→ Tareas del ejercicio:
(1) Reproduce sin cambios el pasaje del texto sobre el TTIP que va desde "El dinero y" hasta "leyes del país.", ambos incluidos.
(2) Convierte en una tabla Markdown con las columnas n y Línea las líneas de las entradas que van desde la línea con "#### 3.3 Team Growth" hasta la línea con "#### 4.3 GP Entity Configuration", ambas incluidas. Omite las líneas en blanco.

→ Fragmento del documento:
══════
El TTIP es un murmullo sordo que no logra entrar en la política española y
europea, como no consigue nuestra atención alguien nos tira de la chaqueta con
insistencia para decirnos algo y lo ignoramos porque no queremos distraernos
del grupo. La reciente filtración de Greenpeace nos recuerda que debería tener
nuestra atención no sólo si lo que dice el TTIP es bueno, sino si puede ser
bueno cualquier tratado de este tipo diga lo que diga. Es ociosa la cuestión de
si todo lo que hacen los dictadores es necesariamente malo o si a veces hacen
alguna cosa buena. Es ociosa la cuestión por irrelevante: nunca es aceptable
que se haga nada desde una dictadura. De la misma manera, deberíamos pensar si hay
tratado trasatlántico de comercio e inversión que nos pueda servir, cualquiera
que sea su contenido.
El dinero y los negocios se van pareciendo a esas pandillas de despedidas
de solteros que entran en los locales imponiendo su juerga y sus reglas, dando
por hecho que las normas del local o las de sus clientes no son de aplicación
por donde ellos pasan. Con aquel intento de Eurovegas, el señor Sheldon Adelson
nos mostró, a modo de aperitivo, de qué va eso de los tratados trasatlánticos. A
Adelson le estorbaban las leyes de este pequeño local nacional nuestro. Demasiados
derechos, demasiada preocupación por la salud, demasiados miramientos por el
origen del dinero. Demasiado engorro. Le parecía evidente que su negocio tenía
prioridad sobre las leyes del país.
══════
→ Datos proporcionados:
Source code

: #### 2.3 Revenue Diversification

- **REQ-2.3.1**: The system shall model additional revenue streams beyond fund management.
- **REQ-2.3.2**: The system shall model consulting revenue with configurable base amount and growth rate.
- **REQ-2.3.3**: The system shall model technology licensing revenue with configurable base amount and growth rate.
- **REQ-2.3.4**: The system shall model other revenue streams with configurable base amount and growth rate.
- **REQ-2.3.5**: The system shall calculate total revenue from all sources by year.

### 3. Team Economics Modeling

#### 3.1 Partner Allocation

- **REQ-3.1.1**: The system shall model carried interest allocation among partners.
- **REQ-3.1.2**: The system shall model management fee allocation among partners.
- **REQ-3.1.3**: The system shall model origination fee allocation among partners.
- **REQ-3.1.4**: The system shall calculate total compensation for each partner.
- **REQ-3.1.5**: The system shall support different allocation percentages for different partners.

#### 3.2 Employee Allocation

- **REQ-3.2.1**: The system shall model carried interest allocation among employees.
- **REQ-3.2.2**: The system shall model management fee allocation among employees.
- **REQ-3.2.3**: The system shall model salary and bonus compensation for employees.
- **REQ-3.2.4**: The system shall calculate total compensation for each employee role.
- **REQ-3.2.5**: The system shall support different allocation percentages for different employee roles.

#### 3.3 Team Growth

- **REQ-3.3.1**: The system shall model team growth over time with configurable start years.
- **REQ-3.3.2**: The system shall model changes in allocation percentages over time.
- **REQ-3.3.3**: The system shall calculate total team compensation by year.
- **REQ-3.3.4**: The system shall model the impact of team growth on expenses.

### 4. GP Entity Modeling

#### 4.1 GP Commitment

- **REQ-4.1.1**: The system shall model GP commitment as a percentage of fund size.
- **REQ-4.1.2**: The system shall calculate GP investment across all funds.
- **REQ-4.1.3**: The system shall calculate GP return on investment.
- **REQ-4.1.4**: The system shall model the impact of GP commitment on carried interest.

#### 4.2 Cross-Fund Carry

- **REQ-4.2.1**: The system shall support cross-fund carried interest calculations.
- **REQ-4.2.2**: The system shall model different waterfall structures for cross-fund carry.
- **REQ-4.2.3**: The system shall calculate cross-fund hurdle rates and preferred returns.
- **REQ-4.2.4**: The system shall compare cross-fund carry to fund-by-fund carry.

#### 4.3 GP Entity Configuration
══════
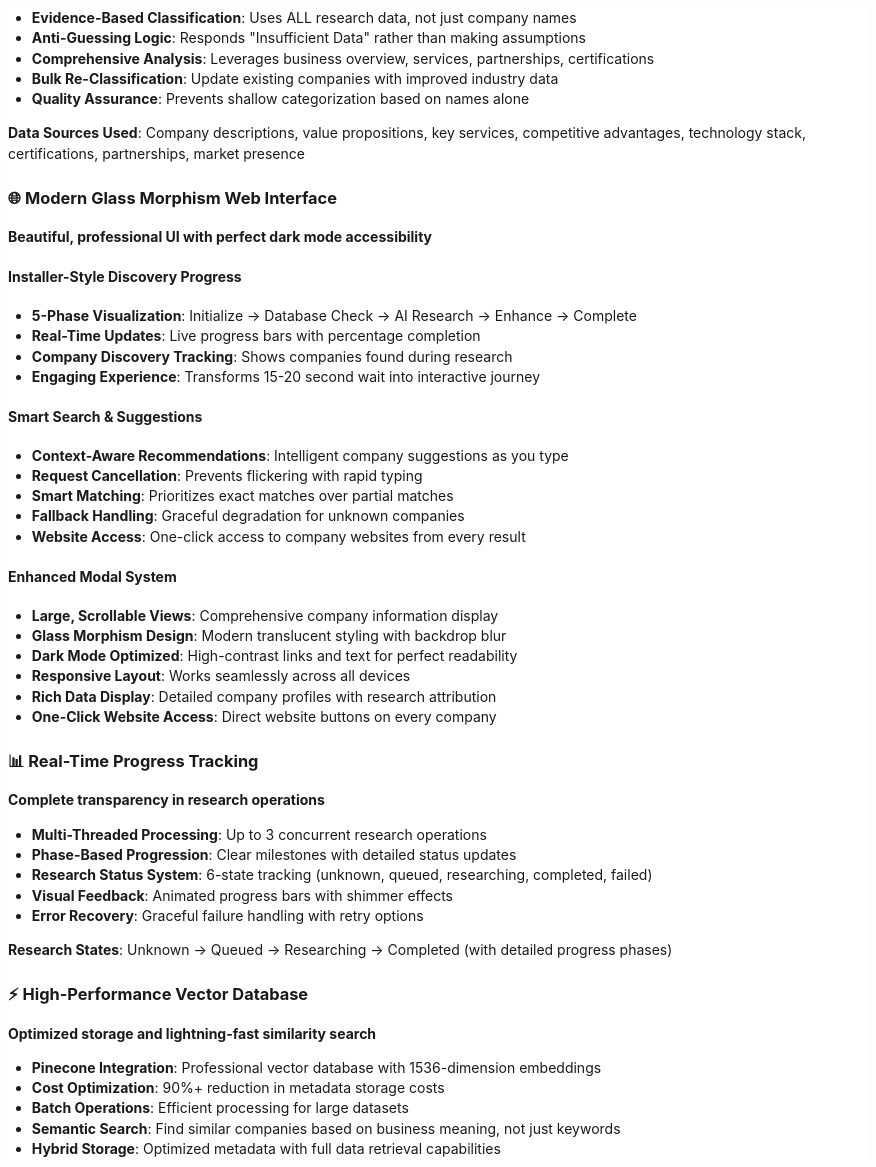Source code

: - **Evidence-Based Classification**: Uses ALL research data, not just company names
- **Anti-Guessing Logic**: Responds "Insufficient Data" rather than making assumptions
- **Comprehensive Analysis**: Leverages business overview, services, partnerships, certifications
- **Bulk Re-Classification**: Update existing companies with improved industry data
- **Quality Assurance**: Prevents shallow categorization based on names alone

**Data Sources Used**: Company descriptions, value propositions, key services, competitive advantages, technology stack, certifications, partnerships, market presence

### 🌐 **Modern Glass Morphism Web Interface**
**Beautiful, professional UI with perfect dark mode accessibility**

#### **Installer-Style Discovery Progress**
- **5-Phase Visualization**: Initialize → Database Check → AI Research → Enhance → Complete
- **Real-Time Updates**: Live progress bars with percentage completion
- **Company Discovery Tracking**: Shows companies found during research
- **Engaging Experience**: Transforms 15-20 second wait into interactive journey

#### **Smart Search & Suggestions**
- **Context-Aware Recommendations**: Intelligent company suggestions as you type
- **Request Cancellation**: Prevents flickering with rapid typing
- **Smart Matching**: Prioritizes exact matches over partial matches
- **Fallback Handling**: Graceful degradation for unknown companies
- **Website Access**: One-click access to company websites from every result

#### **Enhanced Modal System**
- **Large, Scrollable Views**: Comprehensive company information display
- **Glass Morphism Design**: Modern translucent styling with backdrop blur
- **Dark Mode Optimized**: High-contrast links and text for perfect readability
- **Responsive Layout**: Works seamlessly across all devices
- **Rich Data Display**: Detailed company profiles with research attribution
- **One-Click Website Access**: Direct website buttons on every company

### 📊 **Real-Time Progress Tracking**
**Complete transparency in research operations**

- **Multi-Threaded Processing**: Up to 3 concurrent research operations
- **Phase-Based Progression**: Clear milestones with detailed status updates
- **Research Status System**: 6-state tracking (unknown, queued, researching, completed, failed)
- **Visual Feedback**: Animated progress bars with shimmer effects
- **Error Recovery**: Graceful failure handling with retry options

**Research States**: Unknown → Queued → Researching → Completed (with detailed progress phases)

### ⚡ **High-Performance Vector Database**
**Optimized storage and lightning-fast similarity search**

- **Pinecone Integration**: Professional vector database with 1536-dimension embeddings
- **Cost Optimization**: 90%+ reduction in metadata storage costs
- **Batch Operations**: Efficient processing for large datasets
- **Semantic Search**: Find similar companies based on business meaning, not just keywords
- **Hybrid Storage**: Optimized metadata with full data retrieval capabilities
══════
→ Respuestas:
(1)
El dinero y los negocios se van pareciendo a esas pandillas de despedidas
de solteros que entran en los locales imponiendo su juerga y sus reglas, dando
por hecho que las normas del local o las de sus clientes no son de aplicación
por donde ellos pasan. Con aquel intento de Eurovegas, el señor Sheldon Adelson
nos mostró, a modo de aperitivo, de qué va eso de los tratados trasatlánticos. A
Adelson le estorbaban las leyes de este pequeño local nacional nuestro. Demasiados
derechos, demasiada preocupación por la salud, demasiados miramientos por el
origen del dinero. Demasiado engorro. Le parecía evidente que su negocio tenía
prioridad sobre las leyes del país.

(2)
| n | Línea |
|---|---|
| 1 | #### 3.3 Team Growth |
| 2 | - **REQ-3.3.1**: The system shall model team growth over time with configurable start years. |
| 3 | - **REQ-3.3.2**: The system shall model changes in allocation percentages over time. |
| 4 | - **REQ-3.3.3**: The system shall calculate total team compensation by year. |
| 5 | - **REQ-3.3.4**: The system shall model the impact of team growth on expenses. |
| 6 | ### 4. GP Entity Modeling |
| 7 | #### 4.1 GP Commitment |
| 8 | - **REQ-4.1.1**: The system shall model GP commitment as a percentage of fund size. |
| 9 | - **REQ-4.1.2**: The system shall calculate GP investment across all funds. |
| 10 | - **REQ-4.1.3**: The system shall calculate GP return on investment. |
| 11 | - **REQ-4.1.4**: The system shall model the impact of GP commitment on carried interest. |
| 12 | #### 4.2 Cross-Fund Carry |
| 13 | - **REQ-4.2.1**: The system shall support cross-fund carried interest calculations. |
| 14 | - **REQ-4.2.2**: The system shall model different waterfall structures for cross-fund carry. |
| 15 | - **REQ-4.2.3**: The system shall calculate cross-fund hurdle rates and preferred returns. |
| 16 | - **REQ-4.2.4**: The system shall compare cross-fund carry to fund-by-fund carry. |
| 17 | #### 4.3 GP Entity Configuration |